Robert Brasillach réussit de justesse (26e à l'écrit, 27e à l'oral sur 29) le concours d'entrée à l'Ecole Normale Supérieure en juillet 1928, il y restera jusqu'à juin 1932 tout en écrivant déjà de nombreux articles et en publiant dès 1929 son premier livre ("Présence de Virgile") et encore deux autres en 1932 ("Le voleur d'étincelles" et "Le procès de Jeanne d'Arc") avant de partir au service militaire en octobre. C'est après son retour de captivité, en 1941, qu'il publie chez Plon ce livre où, au chapitre II "La douceur de vivre", il relate sa vie à l'Ecole et dans le quartier des rue d'Ulm, Lhomond, Rataud et Mouffetard.


"L'Ecole (Normale Supérieure) se trouve en bordure d'un des plus beaux "villages" parisiens, celui de la Montagne Sainte-Geneviève. Il nous arrivait d'aller acheter pour vingt sous un paquet de frites chez le marchand de la rue Mouffetard, de suivre ce fleuve de victuailles et de légumes, plein de querelles et de couleurs, et puis de roder par les rues désertes entre les hauts murs de couvents, les entrées à escaliers de la rue Lhomond."
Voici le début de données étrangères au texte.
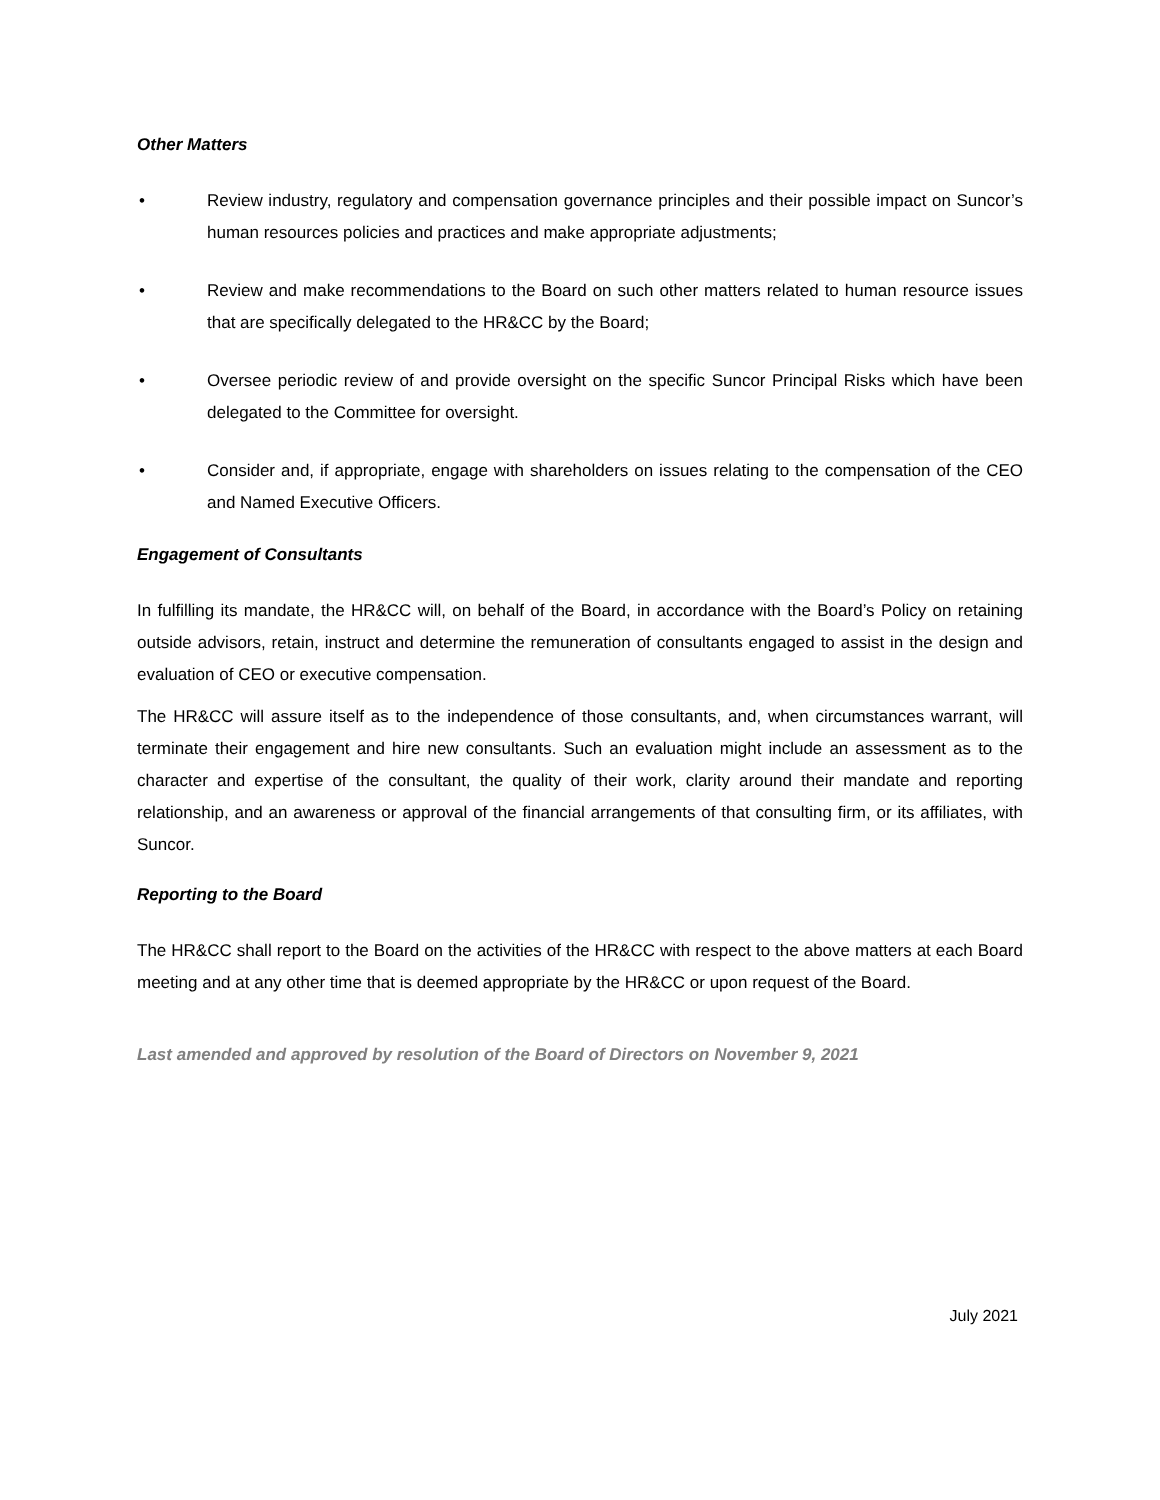Other Matters
• Review industry, regulatory and compensation governance principles and their possible impact on Suncor’s human resources policies and practices and make appropriate adjustments;
• Review and make recommendations to the Board on such other matters related to human resource issues that are specifically delegated to the HR&CC by the Board;
• Oversee periodic review of and provide oversight on the specific Suncor Principal Risks which have been delegated to the Committee for oversight.
• Consider and, if appropriate, engage with shareholders on issues relating to the compensation of the CEO and Named Executive Officers.
Engagement of Consultants
In fulfilling its mandate, the HR&CC will, on behalf of the Board, in accordance with the Board’s Policy on retaining outside advisors, retain, instruct and determine the remuneration of consultants engaged to assist in the design and evaluation of CEO or executive compensation.
The HR&CC will assure itself as to the independence of those consultants, and, when circumstances warrant, will terminate their engagement and hire new consultants. Such an evaluation might include an assessment as to the character and expertise of the consultant, the quality of their work, clarity around their mandate and reporting relationship, and an awareness or approval of the financial arrangements of that consulting firm, or its affiliates, with Suncor.
Reporting to the Board
The HR&CC shall report to the Board on the activities of the HR&CC with respect to the above matters at each Board meeting and at any other time that is deemed appropriate by the HR&CC or upon request of the Board.
Last amended and approved by resolution of the Board of Directors on November 9, 2021
July 2021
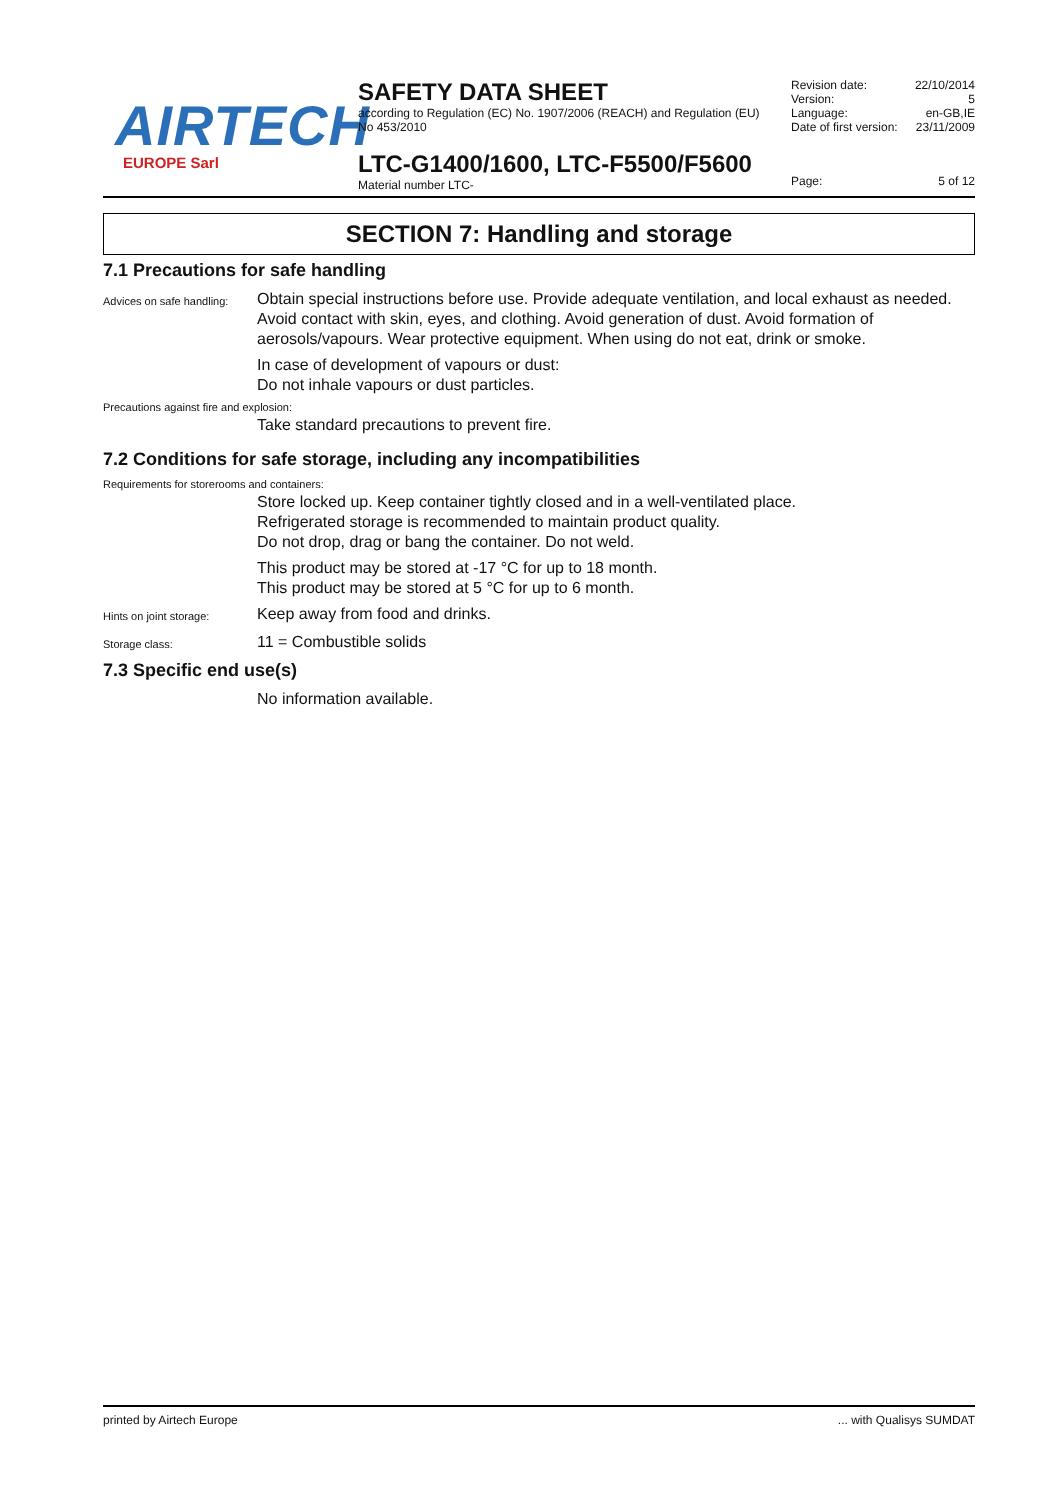AIRTECH
EUROPE Sarl
SAFETY DATA SHEET
according to Regulation (EC) No. 1907/2006 (REACH) and Regulation (EU) No 453/2010
LTC-G1400/1600, LTC-F5500/F5600
Material number LTC-
Revision date: 22/10/2014
Version: 5
Language: en-GB,IE
Date of first version: 23/11/2009
Page: 5 of 12
SECTION 7: Handling and storage
7.1 Precautions for safe handling
Advices on safe handling:
Obtain special instructions before use. Provide adequate ventilation, and local exhaust as needed. Avoid contact with skin, eyes, and clothing. Avoid generation of dust. Avoid formation of aerosols/vapours. Wear protective equipment. When using do not eat, drink or smoke.
In case of development of vapours or dust:
Do not inhale vapours or dust particles.
Precautions against fire and explosion:
Take standard precautions to prevent fire.
7.2 Conditions for safe storage, including any incompatibilities
Requirements for storerooms and containers:
Store locked up. Keep container tightly closed and in a well-ventilated place.
Refrigerated storage is recommended to maintain product quality.
Do not drop, drag or bang the container. Do not weld.
This product may be stored at -17 °C for up to 18 month.
This product may be stored at 5 °C for up to 6 month.
Hints on joint storage:
Keep away from food and drinks.
Storage class:
11 = Combustible solids
7.3 Specific end use(s)
No information available.
printed by Airtech Europe... with Qualisys SUMDAT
in "Notre avant-guerre" - Robert Brasillach - Plon - 1941

Dans son roman "La conspiration" paru chez Gallimard en 1938, qui a obtenu le prix Interallié la même année, l'écrivain "communisse" (comme écrivait L-F Céline, inter alia in "D'un château l'autre") Paul Nizan situe en partie rue Lhomond quelques péripéties de l'histoire d'une jeunesse bourgeoise de l'entre-deux-guerres en quête de sens pour laquelle le choix réside entre le suicide ou le communisme.
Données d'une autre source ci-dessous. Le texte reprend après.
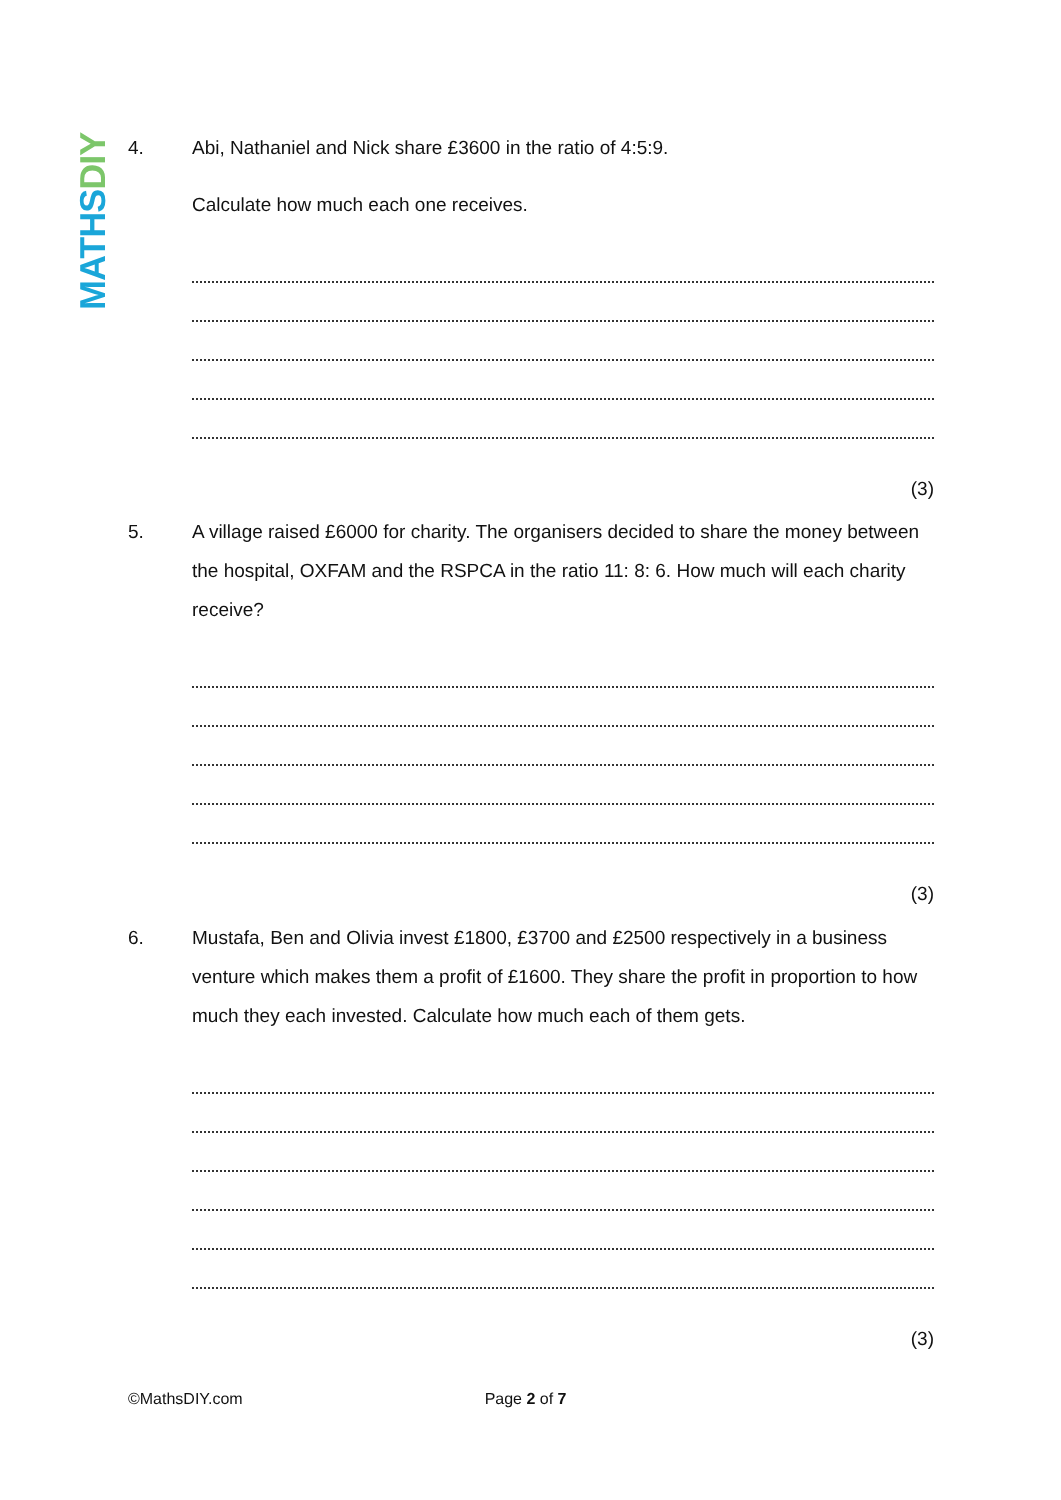MATHS DIY
4.
Abi, Nathaniel and Nick share £3600 in the ratio of 4:5:9.
Calculate how much each one receives.
(3)
5.
A village raised £6000 for charity. The organisers decided to share the money between the hospital, OXFAM and the RSPCA in the ratio 11: 8: 6. How much will each charity receive?
(3)
6.
Mustafa, Ben and Olivia invest £1800, £3700 and £2500 respectively in a business venture which makes them a profit of £1600. They share the profit in proportion to how much they each invested. Calculate how much each of them gets.
(3)
©MathsDIY.com Page 2 of 7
"C'était un quartier qui suffisait à ses habitants, dont les plus grandes exigences étaient comblées par les souvenirs ruraux qui traînaient encore du côté de la rue Lhomond, de la rue Rataud et de la rue du Pot de fer, au fond des chantiers feuillus et des pavillons ombragés d'acacias, vers le manège du Panthéon et ses têtes dorées de chevaux".


in "La conspiration" - Paul Nizan - Gallimard - 1938

Un personnage célèbre s'est installé temporairement rue Lhomond (le numéro dans la rue n'est pas précisé dans le livre), il s'agit du commissaire Maigret. Sorti en 1951 aux Presses de la Cité, le roman policier de Georges Simenon "Maigret en meublé" voit le commissaire s'installer dans un hôtel meublé où l'auteur d'un vol commis dans un night-club de Montparnasse est soupçonné d'être caché par la propriétaire, Madame Clément, et après que l'adjoint de Maigret, Janvier, fut victime d'un coup de feu alors qu'il planquait devant l'hôtel meublé. Maigret s'incruste, enquête rue Lhomond et, évidemment, au bout du compte résout l'énigme.

La rue Lhomond a été abordée dans la littérature et autres textes, voici quelques exemples.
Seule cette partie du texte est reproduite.